LIBERTÉ
Les 132 minutes de Sodome
Trois libertins expulsés de la cours puritaine de Louis XVI tentent d’exporter en Allemagne leur philosophie fondée sur le rejet de la morale et de l’autorité. C’est la nuit, dans une épaisse forêt à l’abri des regards, qu’ils décident de s’adonner à leurs jeux pervers et d’assouvir leurs désirs les plus secrets, entraînant avec eux quelques jeunes et jolies novices du couvent voisin…

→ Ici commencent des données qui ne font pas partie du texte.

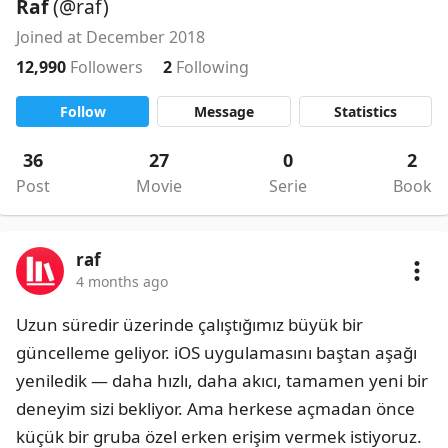
Raf
(@raf)
Joined at December 2018
12,990
Followers
2
Following
Follow
Message
Statistics
36
27
0
2
Post
Movie
Serie
Book
raf
4 months ago
Uzun süredir üzerinde çalıştığımız büyük bir 
güncelleme geliyor. iOS uygulamasını baştan aşağı 
yeniledik — daha hızlı, daha akıcı, tamamen yeni bir 
deneyim sizi bekliyor. Ama herkese açmadan önce 
küçük bir gruba özel erken erişim vermek istiyoruz. 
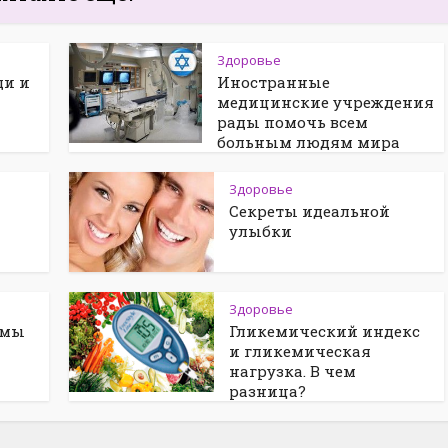
Здоровье
щи и
Иностранные
медицинские учреждения
рады помочь всем
больным людям мира
Здоровье
Секреты идеальной
улыбки
Здоровье
омы
Гликемический индекс
и гликемическая
нагрузка. В чем
разница?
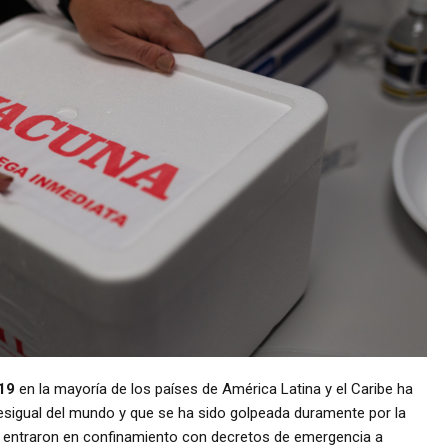
19
en la mayoría de los países de América Latina y el Caribe ha
esigual del mundo y que se ha sido golpeada duramente por la
n entraron en confinamiento con decretos de emergencia a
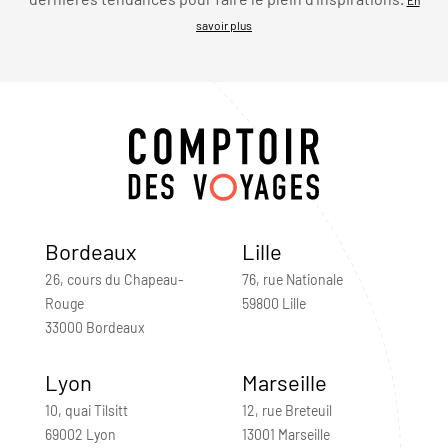
savoir plus
Bordeaux
Lille
26, cours du Chapeau-
76, rue Nationale
Rouge
59800 Lille
33000 Bordeaux
Lyon
Marseille
10, quai Tilsitt
12, rue Breteuil
69002 Lyon
13001 Marseille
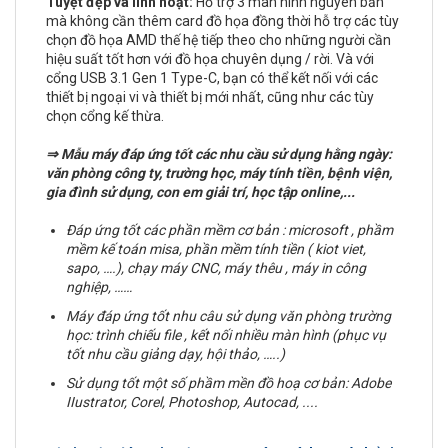
Tuyệt đẹp và linh hoạt:
Hỗ trợ 3 màn hình nguyên bản
mà không cần thêm card đồ họa đồng thời hỗ trợ các tùy
chọn đồ họa AMD thế hệ tiếp theo cho những người cần
hiệu suất tốt hơn với đồ họa chuyên dụng / rời. Và với
cổng USB 3.1 Gen 1 Type-C, bạn có thể kết nối với các
thiết bị ngoại vi và thiết bị mới nhất, cũng như các tùy
chọn cổng kế thừa.
⇒
Mẫu máy đáp ứng tốt các nhu cầu sử dụng hằng ngày:
văn phòng công ty, trường học, máy tính tiền, bệnh viện,
gia đình sử dụng, con em giải trí, học tập online,...
Đáp ứng tốt các phần mềm cơ bản : microsoft , phầm
mềm kế toán misa, phần mềm tính tiền ( kiot viet,
sapo, ….), chạy máy CNC, máy thêu , máy in công
nghiệp, ……
Máy đáp ứng tốt nhu câu sử dụng văn phòng trường
học: trình chiếu file , kết nối nhiều màn hình (phục vụ
tốt nhu cầu giảng dạy, hội thảo, …..)
Sử dụng tốt một số phầm mền đồ hoạ cơ bản:
Adobe
IIustrator, Corel, Photoshop, Autocad, ....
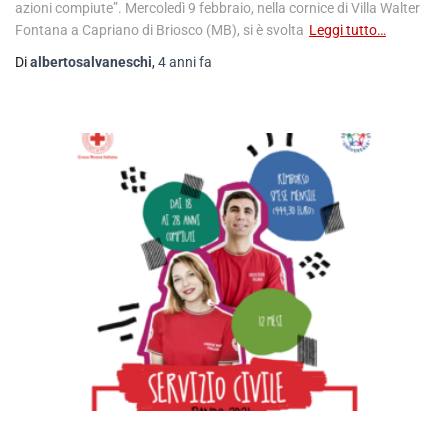
azioni compiute”. Mercoledì 9 febbraio, nella cornice di Villa Walter
Fontana a Capriano di Briosco (MB), si è svolta
Leggi tutto…
Di
albertosalvaneschi
,
4 anni
fa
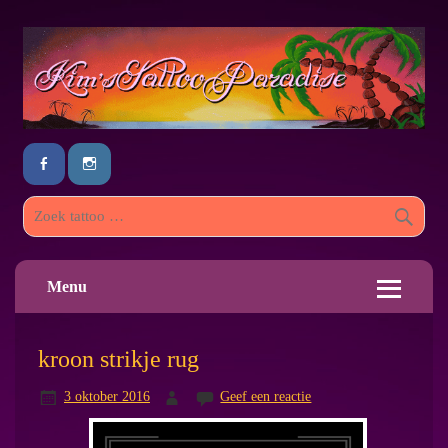
Menu
kroon strikje rug
3 oktober 2016
Geef een reactie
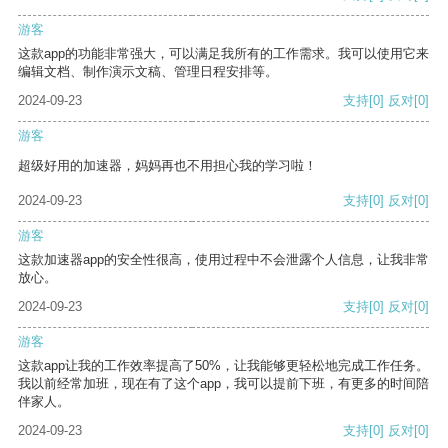
游客
这款app的功能非常强大，可以满足我所有的工作需求。我可以使用它来
编辑文档、制作演示文稿、管理日程安排等。
2024-09-23
支持
[0]
反对
[0]
游客
超级好用的加速器，妈妈再也不用担心我的学习啦！
2024-09-23
支持
[0]
反对
[0]
游客
这款加速器app的安全性很高，使用过程中不会泄露个人信息，让我非常
放心。
2024-09-23
支持
[0]
反对
[0]
游客
这款app让我的工作效率提高了50%，让我能够更轻松地完成工作任务。
我以前经常加班，现在有了这个app，我可以提前下班，有更多的时间陪
伴家人。
2024-09-23
支持
[0]
反对
[0]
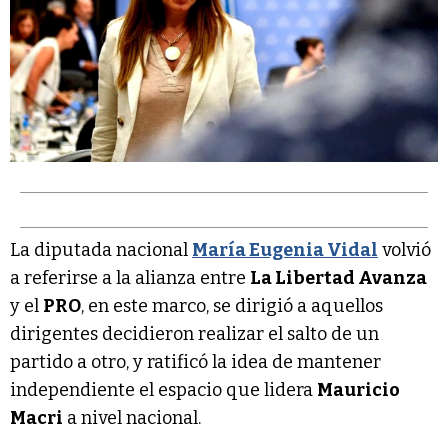
La diputada nacional
María Eugenia Vidal
volvió
a referirse a la alianza entre
La Libertad Avanza
y el
PRO
, en este marco, se dirigió a aquellos
dirigentes decidieron realizar el salto de un
partido a otro, y ratificó la idea de mantener
independiente el espacio que lidera
Mauricio
Macri
a nivel nacional.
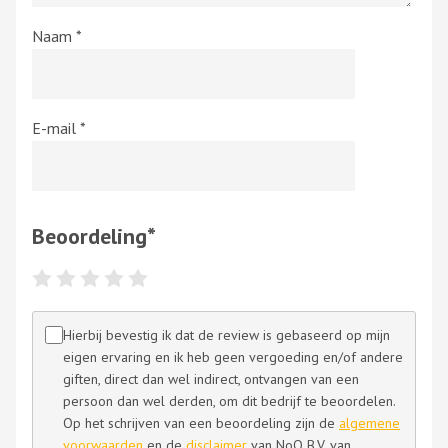
Naam
*
E-mail
*
Beoordeling
*
Hierbij bevestig ik dat de review is gebaseerd op mijn
eigen ervaring en ik heb geen vergoeding en/of andere
giften, direct dan wel indirect, ontvangen van een
persoon dan wel derden, om dit bedrijf te beoordelen.
Op het schrijven van een beoordeling zijn de
algemene
voorwaarden
en de
disclaimer
van NoQ B.V. van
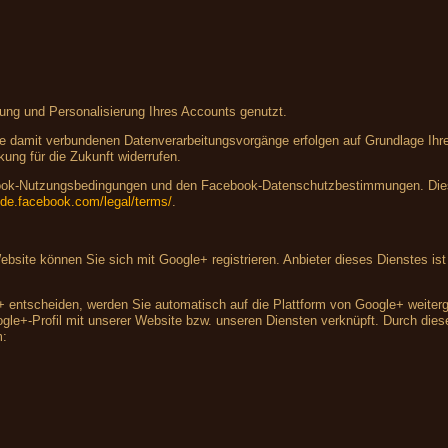
lung und Personalisierung Ihres Accounts genutzt.
 damit verbundenen Datenverarbeitungsvorgänge erfolgen auf Grundlage Ihrer 
kung für die Zukunft widerrufen.
ebook-Nutzungsbedingungen und den Facebook-Datenschutzbestimmungen. Dies
e-de.facebook.com/legal/terms/
.
 Website können Sie sich mit Google+ registrieren. Anbieter dieses Dienstes 
+ entscheiden, werden Sie automatisch auf die Plattform von Google+ weiterge
e+-Profil mit unserer Website bzw. unseren Diensten verknüpft. Durch diese 
m:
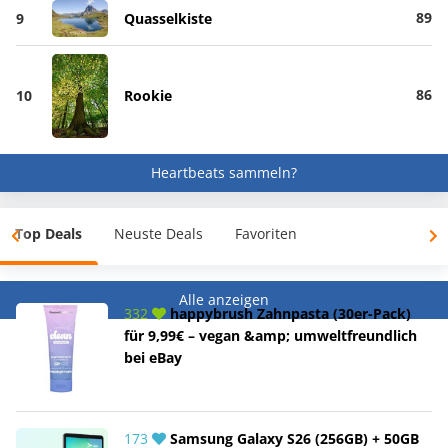
89
9
Quasselkiste
86
10
Rookie
Heartbeats sammeln?
Top Deals
Neuste Deals
Favoriten
Alle anzeigen
332
happybrush Zahnpasta (30er-Pack)
für 9,99€ – vegan &amp; umweltfreundlich
bei eBay
173
Samsung Galaxy S26 (256GB) + 50GB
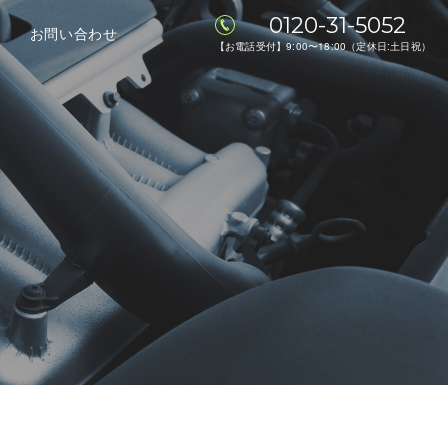
0120-31-5052
お問い合わせ
【お電話受付】9:00〜18:00（定休日:土日祝）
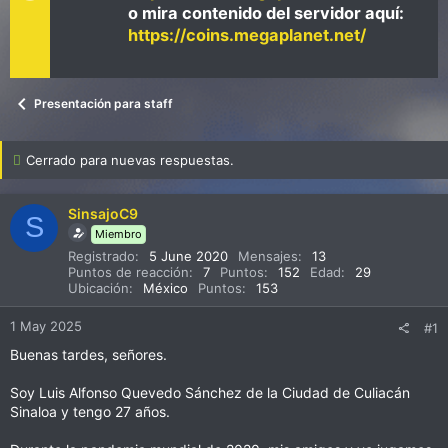
o mira contenido del servidor aquí:
https://coins.megaplanet.net/
Presentación para staff
Cerrado para nuevas respuestas.
SinsajoC9
S
Miembro
Registrado
5 June 2020
Mensajes
13
Puntos de reacción
7
Puntos
152
Edad
29
Ubicación
México
Puntos
153
1 May 2025
#1
Buenas tardes, señores.
Soy Luis Alfonso Quevedo Sánchez de la Ciudad de Culiacán
Sinaloa y tengo 27 años.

Ça dure 2h12. Voilà, il faut le dire. Il faut être préparé. Parce qu’on ne rentre pas dans cette forêt sombre sans un minimum de préparatifs. Le pari est certes déjà gagné pour tous ceux qui auront frôlé l’état d’hypnose tout au long de la seconde partie de "Tropical Malady" d’Apichatpong Weerasethakul (où l’on suivait une traque quasi muette entre deux hommes dans une jungle majoritairement plongée dans le noir), mais pour les autres, visionner le nouveau film d’Albert Serra – créateur d’expériences de cinéma à la lenteur prodigieusement vaniteuse – sera une épreuve. Si celle-ci peut en l’occurrence stimuler au lieu de rebuter, cela tient à très peu de choses : une scénographie très minutieuse qui joue beaucoup sur les apparitions/disparitions à différentes échelles de plan, une bande-son qui zappe toute trace de musique au profil des sons naturels de la nuit, une photographie splendide qui met en valeur les éléments naturels et les variations de lumières, des cadrages sophistiqués qui découpent et segmentent les corps au lieu de les exhiber dans leur totalité (la curiosité et l’excitation montent toujours plus si l’on entend tout et qu’on ne voit pas tout), des dialogues d’une crudité dingue qui ont l’air d’avoir été écrits par ce cher marquis de Sade. C’est un pur geste de cinéma. Radical, c’est certain. Dérangeant, bien entendu – l’interdiction aux moins de 16 ans avec avertissement est justifiée. Mais impressionnant à plus d’un titre.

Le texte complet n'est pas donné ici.